* _PASSAGE PROVIDED_:

▬▬▬▬▬▬▬▬▬▬

Deliver a Presentation like Steve Jobs - gscott
http://www.businessweek.com/smallbiz/content/jan2008/sb20080125_269732.htm

======
zach
Steve's keynotes are really captivating because there's this sense that he's
bringing something down from the mountain. Everyone is curious about what
Apple is up to, the company is a monolith of silence, and then products are
revealed in the keynote fully-formed.

Obviously, not many of us can pull that off. But Steve presents the _raison
d'etre_ for his products very simply and narrowly, articulates the vision
behind them clearly, takes the shortest path from feature to feature, and
presents expert opinions where "it's amazing" won't quite do.

By the way of counterexample, Microsoft's big events are horrible speeches
about their "vision" of such-and-such and the "future" of whatever, which are
a even admixture of FUD and BS. They keep trying to speak for their technology
by making up grandiose scenarios and over-reaching for meaning. No focus, no
geek appeal, no passion.

Finally, I love these stats from last year's Macworld and CES keynotes:

Steve Jobs introducing the iPhone: 10.5 words per sentence

Bill Gates on the "Digital Decade": 21.6 words per sentence

Source:
[http://blog.seattlepi.nwsource.com/microsoft/archives/110473...](http://blog.seattlepi.nwsource.com/microsoft/archives/110473.asp)

------
Tichy
11\. be the CEO of Apple

▬▬▬▬▬▬▬▬▬▬

* _DATA EXTRACT_:
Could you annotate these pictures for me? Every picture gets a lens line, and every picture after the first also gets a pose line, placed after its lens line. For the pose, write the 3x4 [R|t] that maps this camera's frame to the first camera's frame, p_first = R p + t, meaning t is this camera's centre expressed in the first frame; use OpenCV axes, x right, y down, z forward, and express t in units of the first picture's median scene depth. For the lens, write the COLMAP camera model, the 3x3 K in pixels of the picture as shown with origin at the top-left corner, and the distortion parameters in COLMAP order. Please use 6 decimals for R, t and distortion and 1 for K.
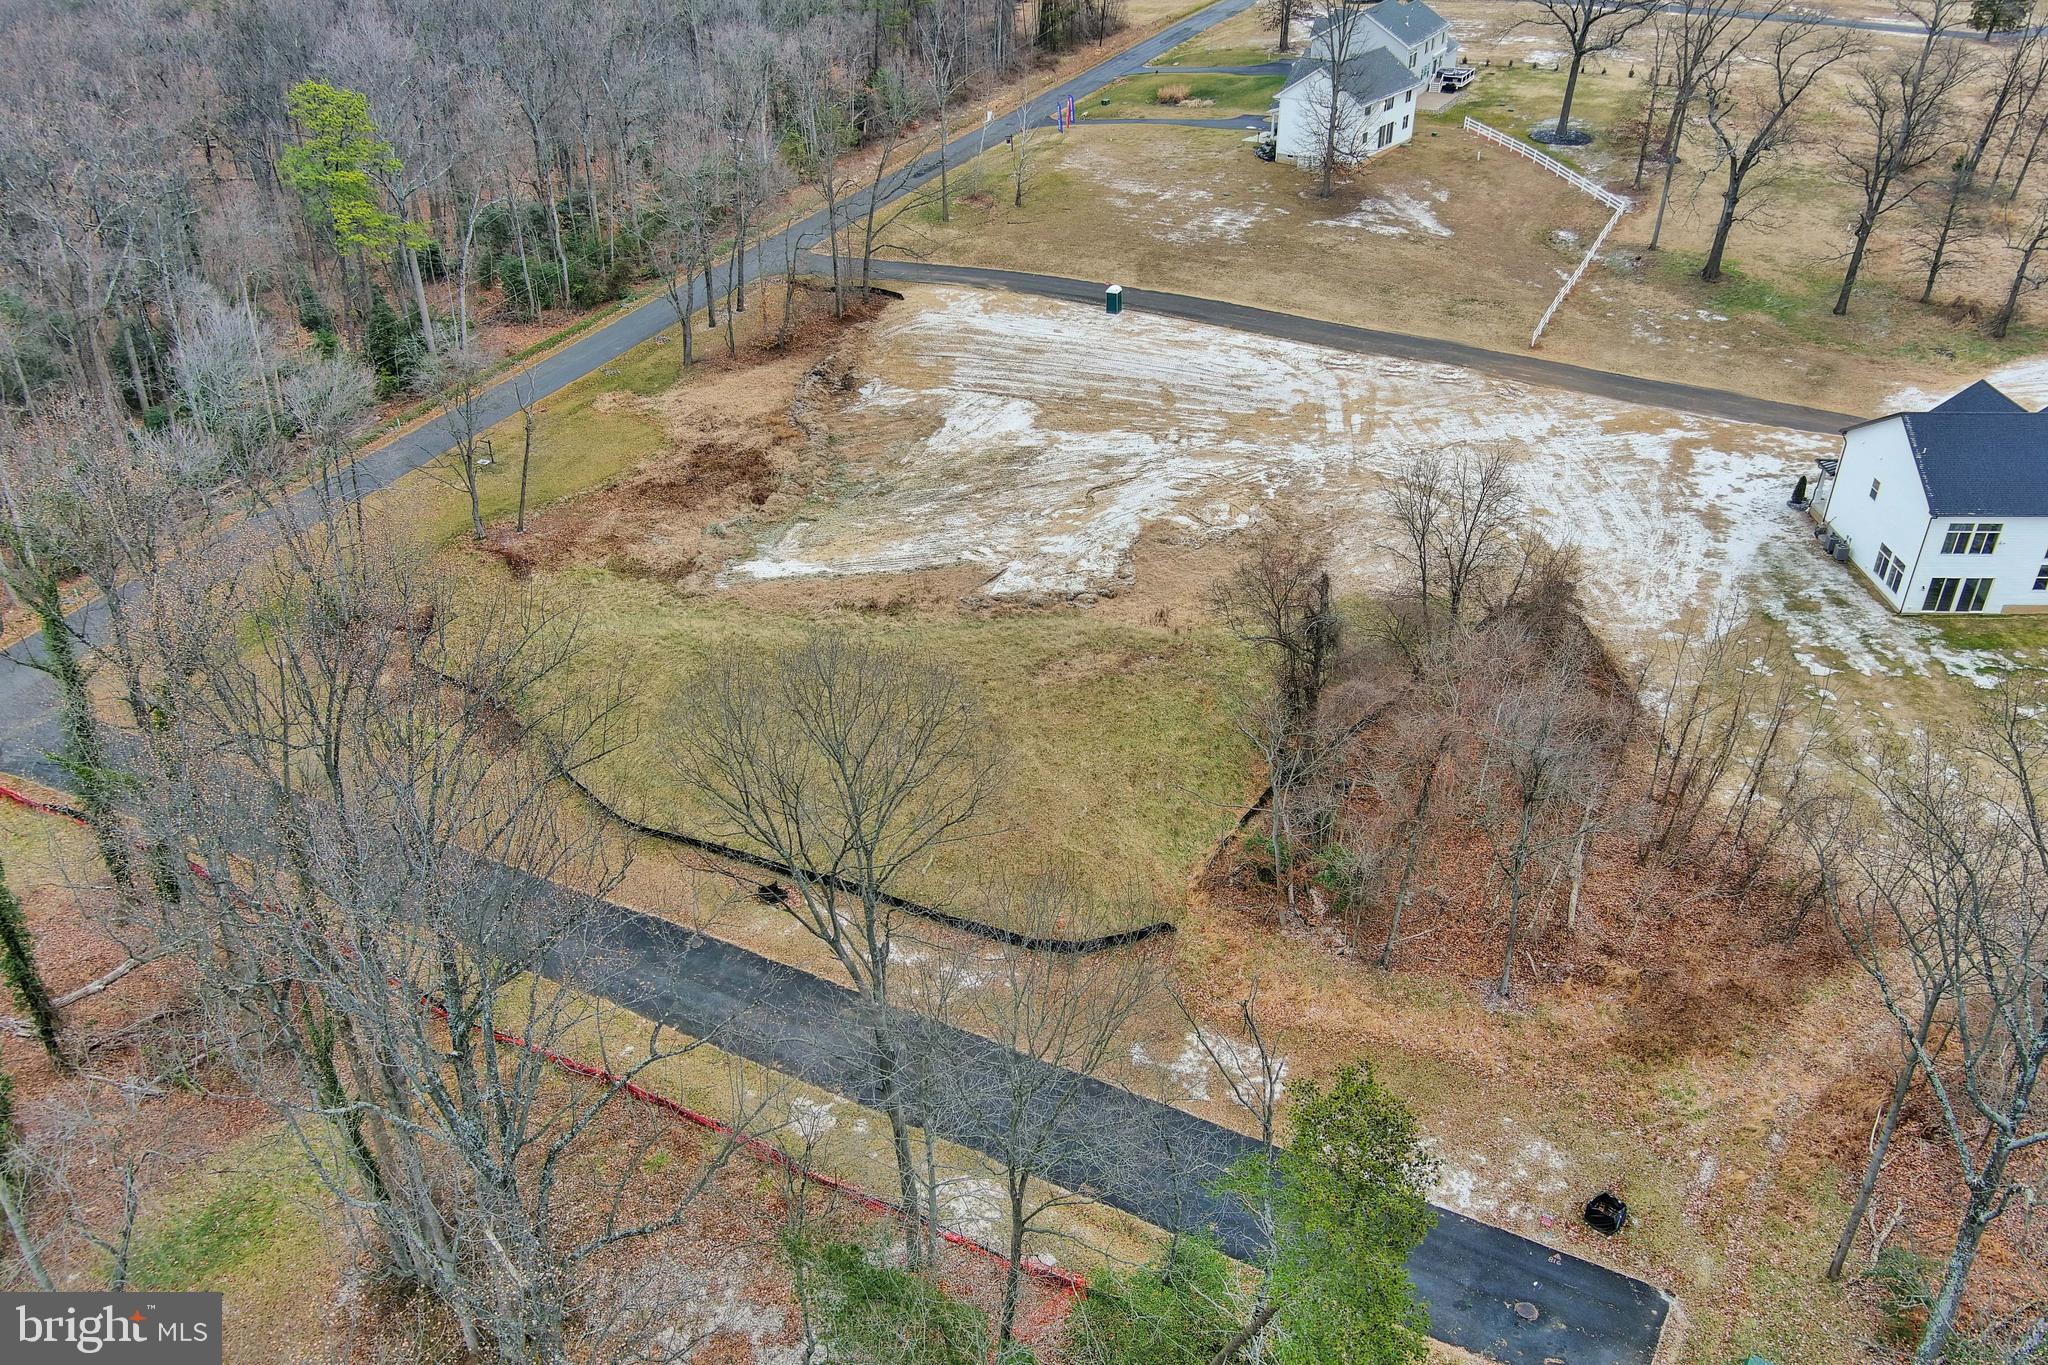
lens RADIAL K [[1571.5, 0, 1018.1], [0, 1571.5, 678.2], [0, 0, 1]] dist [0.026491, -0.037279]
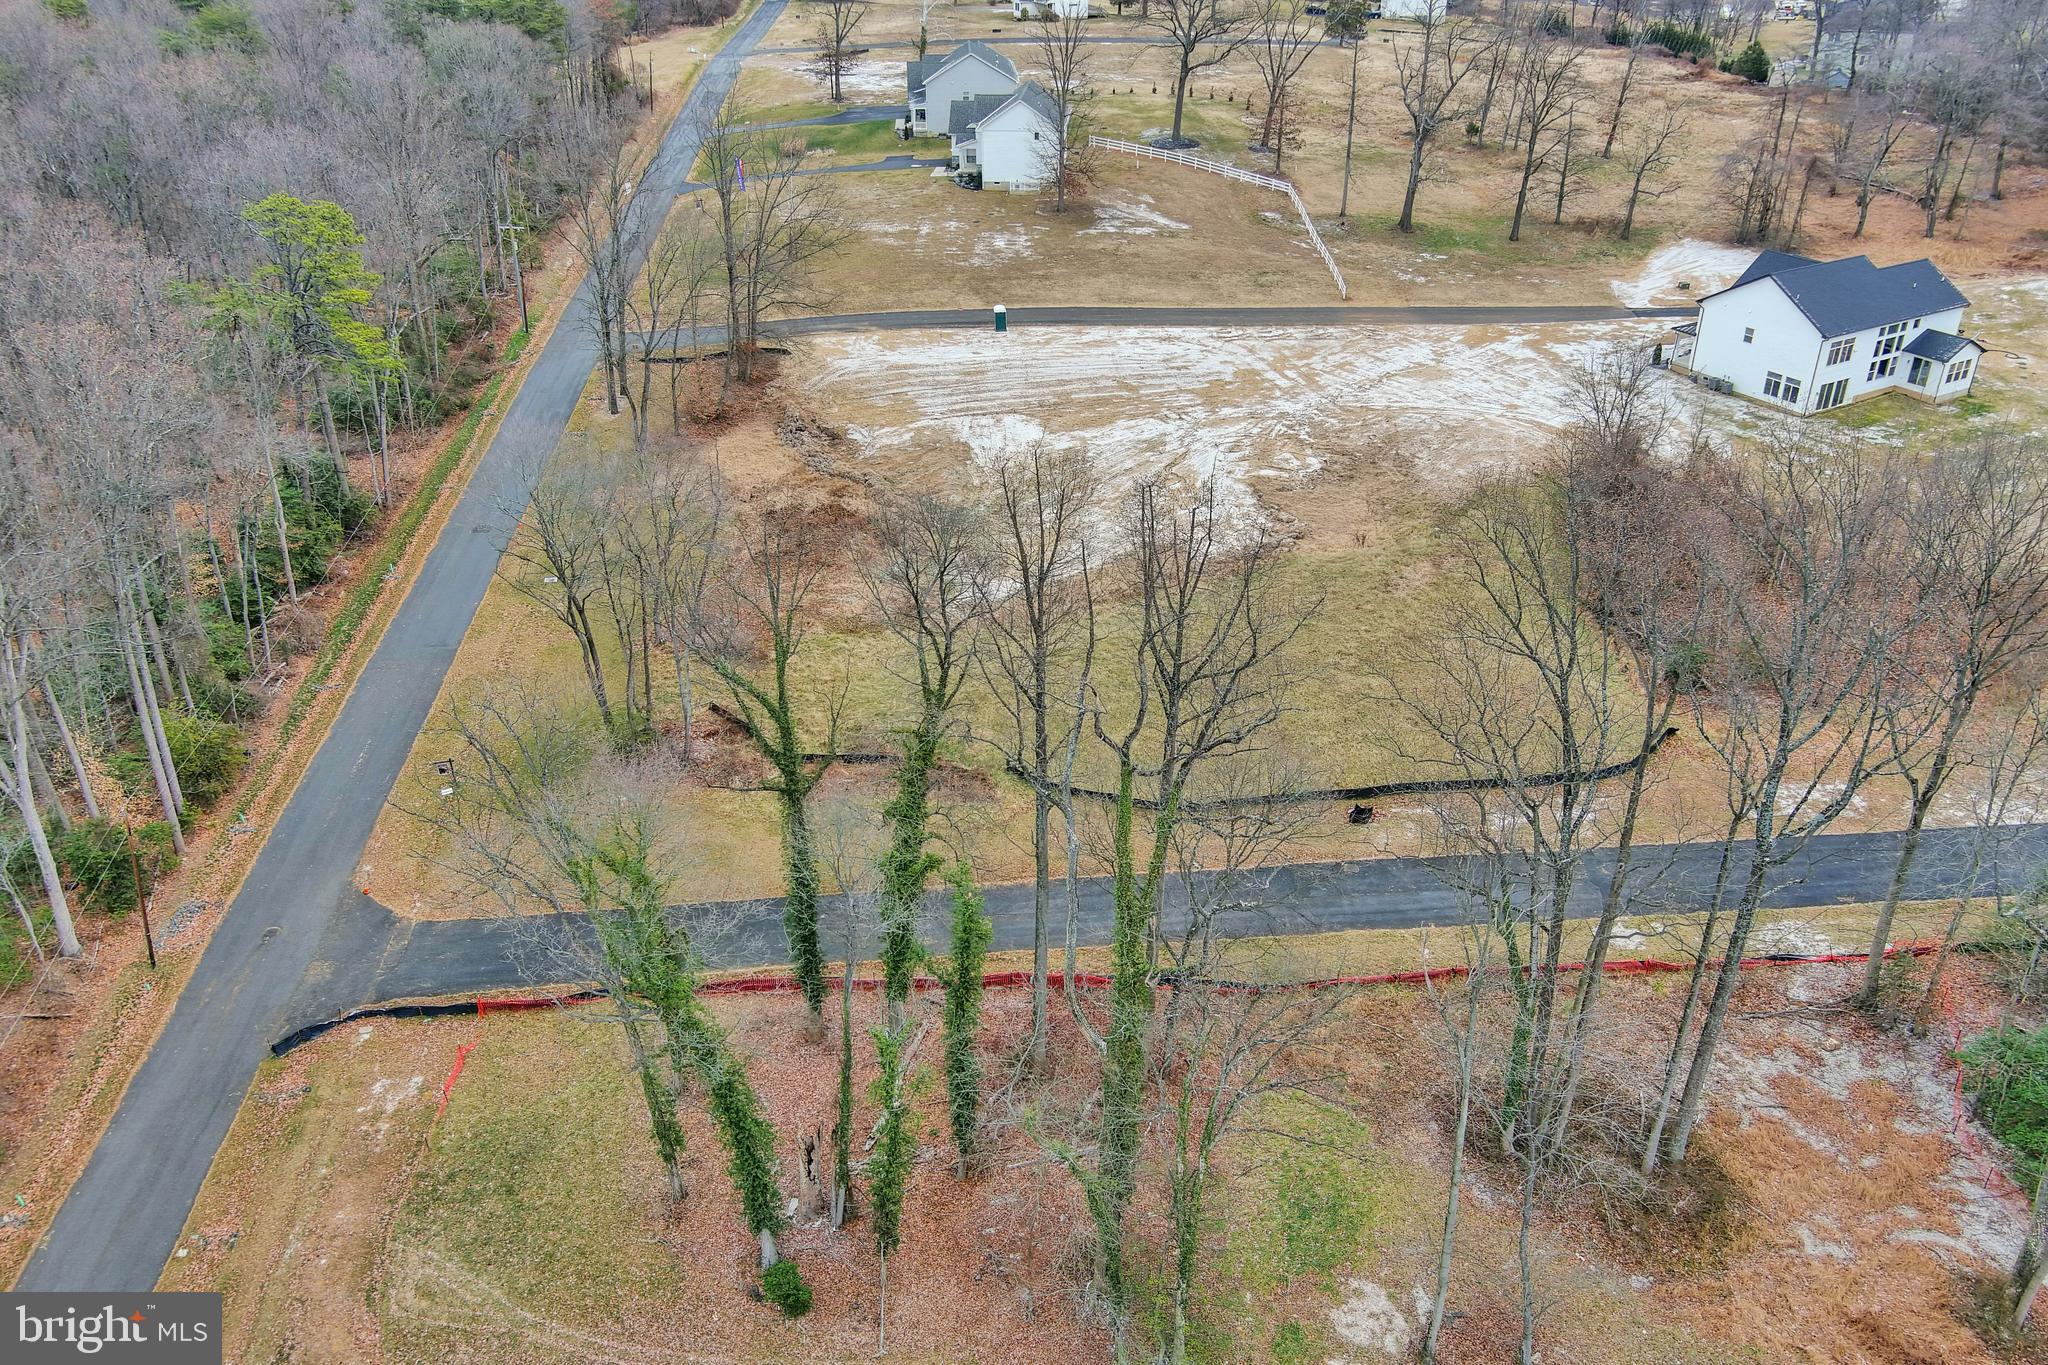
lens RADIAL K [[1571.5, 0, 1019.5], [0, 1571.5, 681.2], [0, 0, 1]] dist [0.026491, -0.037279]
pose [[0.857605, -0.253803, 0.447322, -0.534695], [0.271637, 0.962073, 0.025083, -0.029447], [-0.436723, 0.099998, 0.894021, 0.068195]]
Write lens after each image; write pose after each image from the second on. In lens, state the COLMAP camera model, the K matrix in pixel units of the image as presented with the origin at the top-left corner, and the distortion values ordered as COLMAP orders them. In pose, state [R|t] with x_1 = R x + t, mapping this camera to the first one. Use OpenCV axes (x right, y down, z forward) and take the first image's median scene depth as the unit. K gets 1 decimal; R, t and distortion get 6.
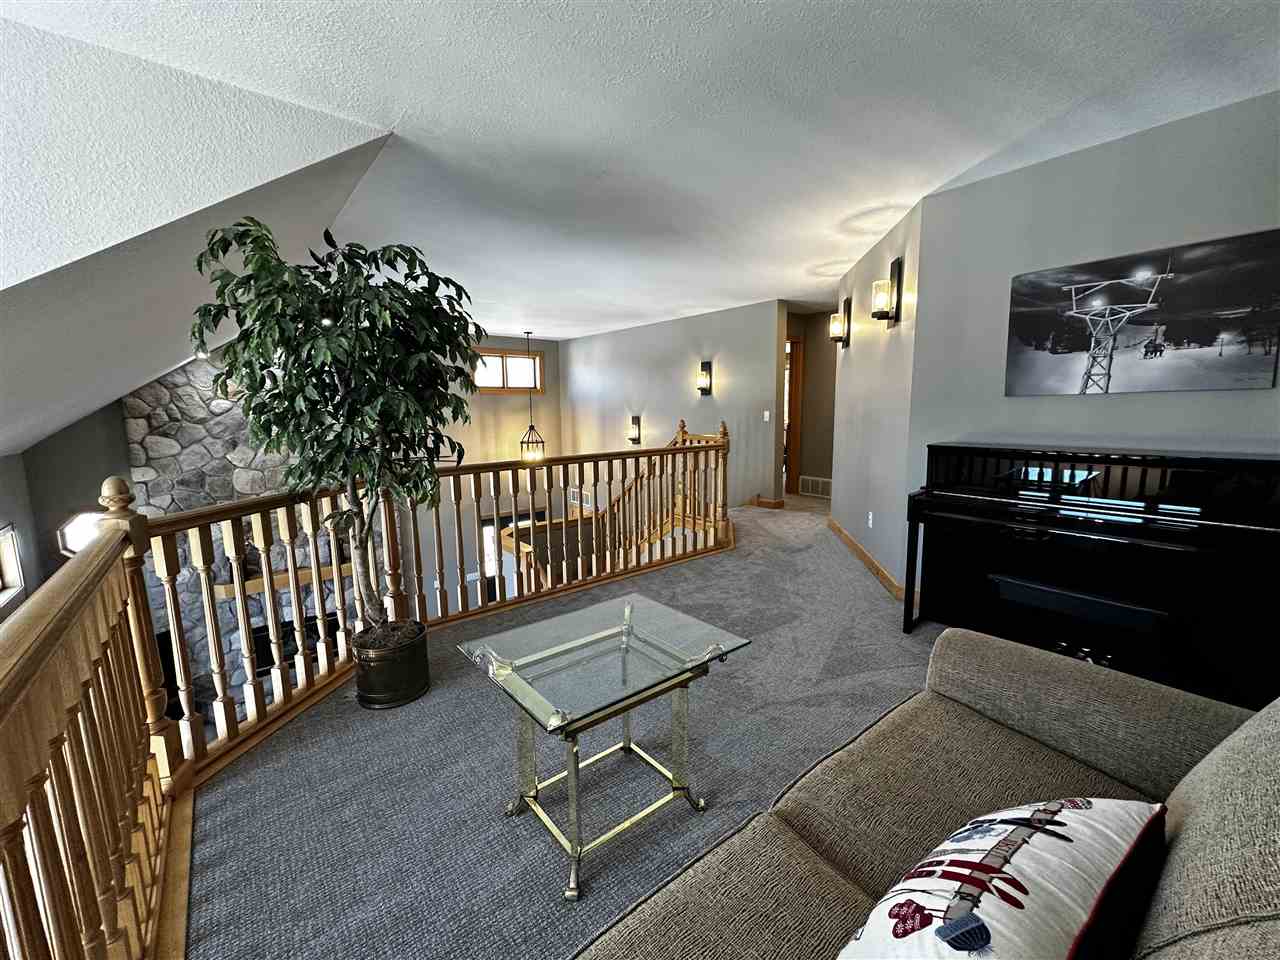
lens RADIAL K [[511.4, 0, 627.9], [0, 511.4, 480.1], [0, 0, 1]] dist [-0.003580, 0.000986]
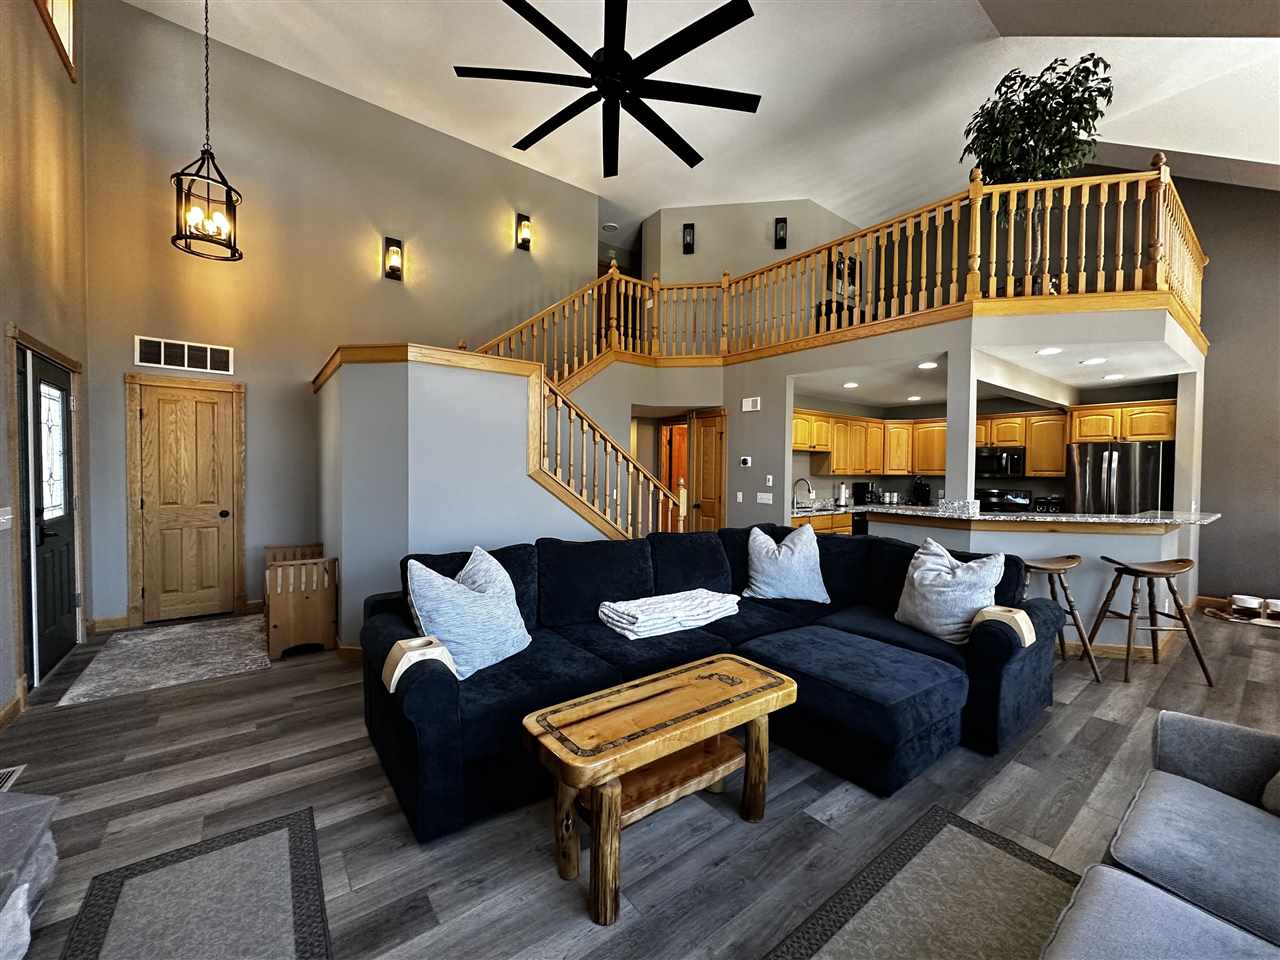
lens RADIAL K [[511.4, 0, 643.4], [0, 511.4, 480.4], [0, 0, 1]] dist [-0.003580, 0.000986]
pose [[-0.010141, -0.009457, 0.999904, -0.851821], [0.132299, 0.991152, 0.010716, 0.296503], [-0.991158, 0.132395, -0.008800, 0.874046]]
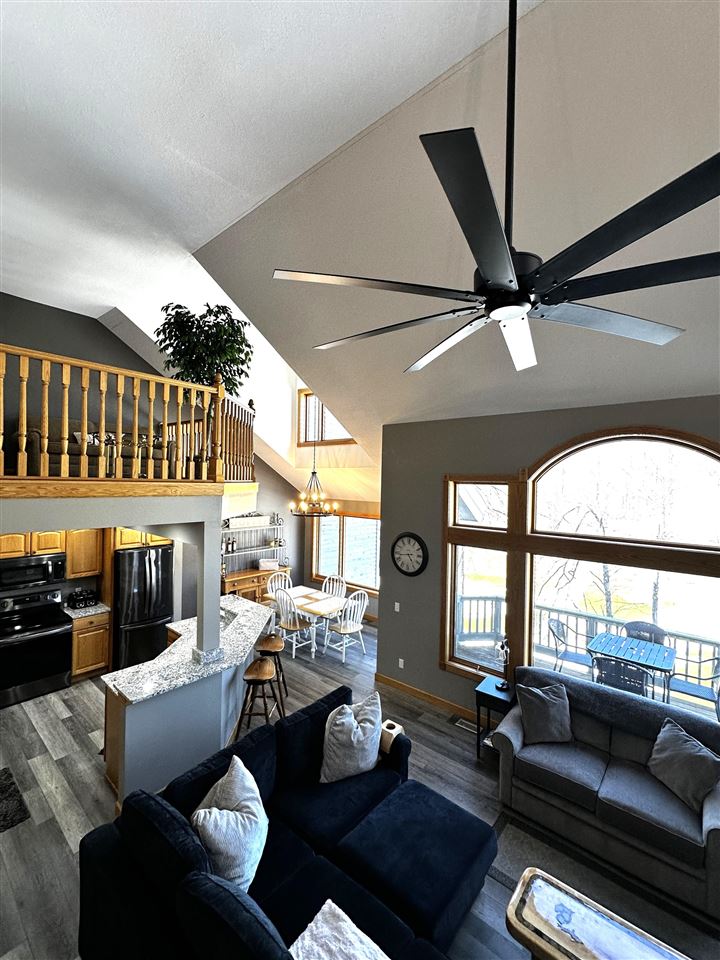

▬▬▬▬▬▬▬▬▬▬

* _PROBLEM REQUIREMENTS_: Rewrite the part of the Steve Jobs presentation thread from "Deliver a Presentation" up to and including "won't quite do.", putting "devices" wherever "products" appears.

* _SOLUTION FOR THIS EXERCISE_:
Deliver a Presentation like Steve Jobs - gscott
http://www.businessweek.com/smallbiz/content/jan2008/sb20080125_269732.htm

======
zach
Steve's keynotes are really captivating because there's this sense that he's
bringing something down from the mountain. Everyone is curious about what
Apple is up to, the company is a monolith of silence, and then devices are
revealed in the keynote fully-formed.

Obviously, not many of us can pull that off. But Steve presents the _raison
d'etre_ for his devices very simply and narrowly, articulates the vision
behind them clearly, takes the shortest path from feature to feature, and
presents expert opinions where "it's amazing" won't quite do.